▸ DIRECTIVE
Reproduce each of the following records word for word, keeping all lines in their original order.

------------------------------------------------

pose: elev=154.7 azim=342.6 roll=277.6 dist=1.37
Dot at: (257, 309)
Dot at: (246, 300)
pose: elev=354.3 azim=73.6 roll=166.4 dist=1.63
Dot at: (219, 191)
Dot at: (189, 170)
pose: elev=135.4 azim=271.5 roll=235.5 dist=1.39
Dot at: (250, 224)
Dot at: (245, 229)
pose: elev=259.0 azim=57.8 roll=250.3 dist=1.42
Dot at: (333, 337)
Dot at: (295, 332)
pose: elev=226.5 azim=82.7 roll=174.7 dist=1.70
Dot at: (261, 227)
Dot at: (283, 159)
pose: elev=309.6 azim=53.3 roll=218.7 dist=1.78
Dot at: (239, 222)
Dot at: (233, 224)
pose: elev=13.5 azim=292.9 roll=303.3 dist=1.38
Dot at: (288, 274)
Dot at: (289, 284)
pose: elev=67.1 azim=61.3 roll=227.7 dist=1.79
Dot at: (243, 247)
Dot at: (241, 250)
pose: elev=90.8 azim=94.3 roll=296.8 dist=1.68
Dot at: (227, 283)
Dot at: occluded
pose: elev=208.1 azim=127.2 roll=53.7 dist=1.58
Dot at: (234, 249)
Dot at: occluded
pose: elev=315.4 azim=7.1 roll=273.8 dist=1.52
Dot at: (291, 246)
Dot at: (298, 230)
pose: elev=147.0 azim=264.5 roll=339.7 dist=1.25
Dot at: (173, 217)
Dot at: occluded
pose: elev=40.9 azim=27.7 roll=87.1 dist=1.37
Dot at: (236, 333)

------------------------------------------------

▸ RESPONSE TO THIS EXERCISE
pose: elev=154.7 azim=342.6 roll=277.6 dist=1.37
Dot at: (257, 309)
Dot at: (246, 300)
pose: elev=354.3 azim=73.6 roll=166.4 dist=1.63
Dot at: (219, 191)
Dot at: (189, 170)
pose: elev=135.4 azim=271.5 roll=235.5 dist=1.39
Dot at: (250, 224)
Dot at: (245, 229)
pose: elev=259.0 azim=57.8 roll=250.3 dist=1.42
Dot at: (333, 337)
Dot at: (295, 332)
pose: elev=226.5 azim=82.7 roll=174.7 dist=1.70
Dot at: (261, 227)
Dot at: (283, 159)
pose: elev=309.6 azim=53.3 roll=218.7 dist=1.78
Dot at: (239, 222)
Dot at: (233, 224)
pose: elev=13.5 azim=292.9 roll=303.3 dist=1.38
Dot at: (288, 274)
Dot at: (289, 284)
pose: elev=67.1 azim=61.3 roll=227.7 dist=1.79
Dot at: (243, 247)
Dot at: (241, 250)
pose: elev=90.8 azim=94.3 roll=296.8 dist=1.68
Dot at: (227, 283)
Dot at: occluded
pose: elev=208.1 azim=127.2 roll=53.7 dist=1.58
Dot at: (234, 249)
Dot at: occluded
pose: elev=315.4 azim=7.1 roll=273.8 dist=1.52
Dot at: (291, 246)
Dot at: (298, 230)
pose: elev=147.0 azim=264.5 roll=339.7 dist=1.25
Dot at: (173, 217)
Dot at: occluded
pose: elev=40.9 azim=27.7 roll=87.1 dist=1.37
Dot at: (236, 333)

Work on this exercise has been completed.